**Source data**.
● ● ● ● ●
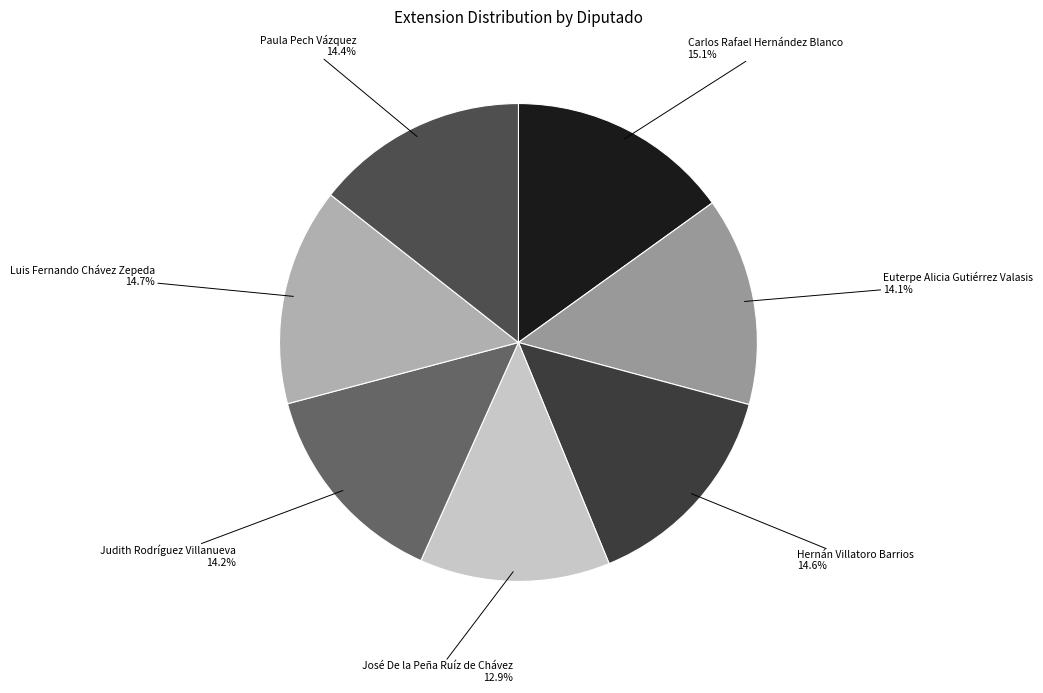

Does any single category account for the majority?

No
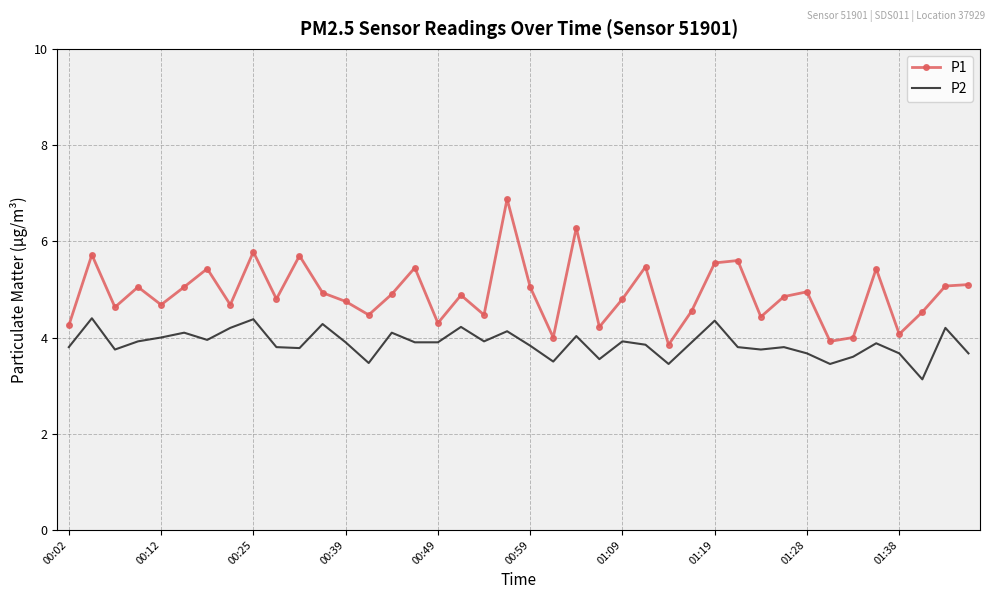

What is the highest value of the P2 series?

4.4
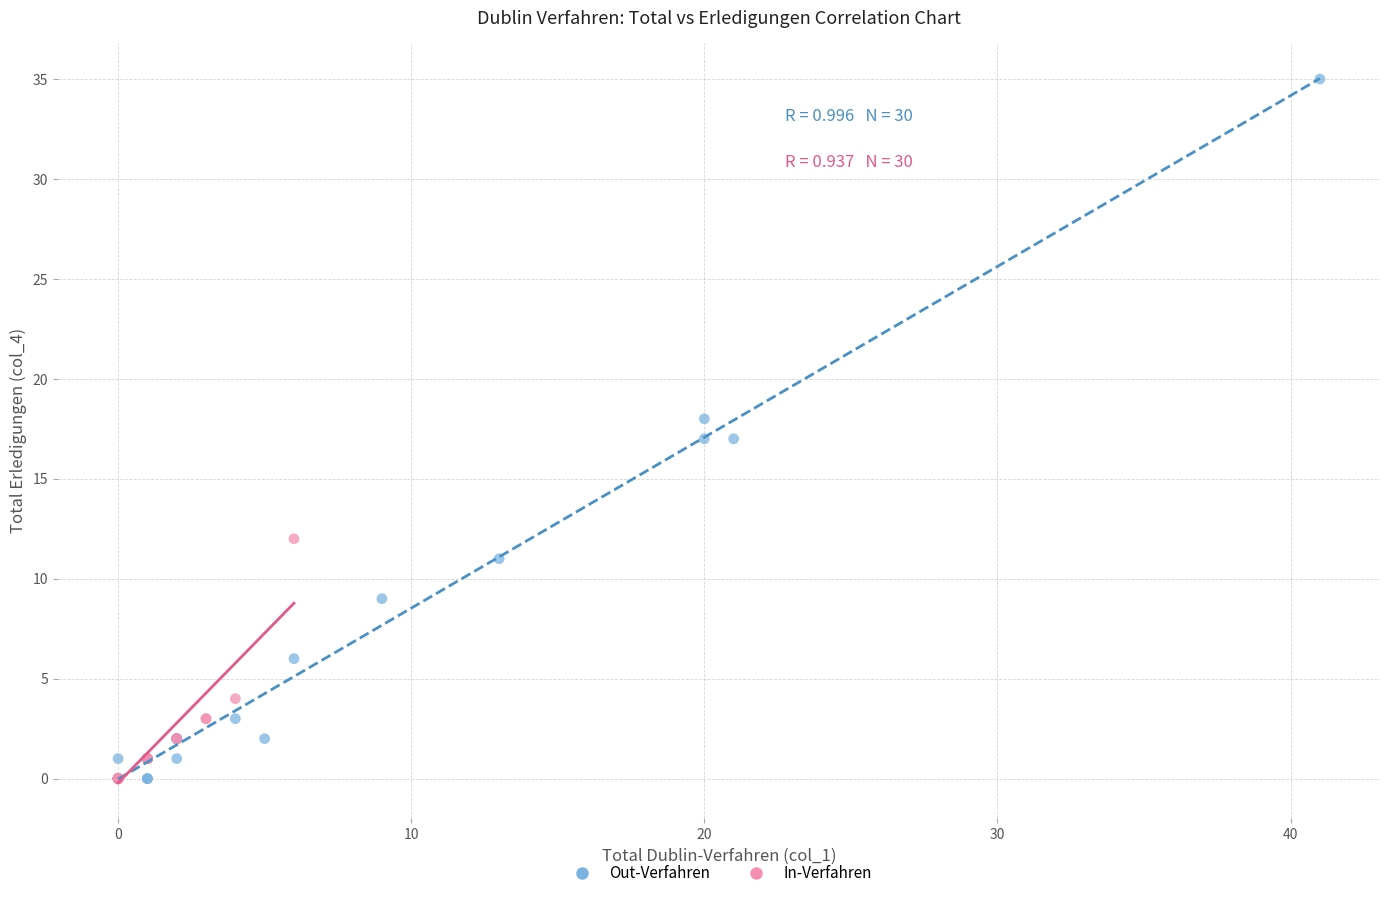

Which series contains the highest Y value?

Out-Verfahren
● ● ● ● ●
**Aim of the task**.
Reproduce the text of all the entries above word for word, leaving out the pictures.

**Answer for this exercise**.
Does any single category account for the majority?

No

What is the highest value of the P2 series?

4.4

Which series contains the highest Y value?

Out-Verfahren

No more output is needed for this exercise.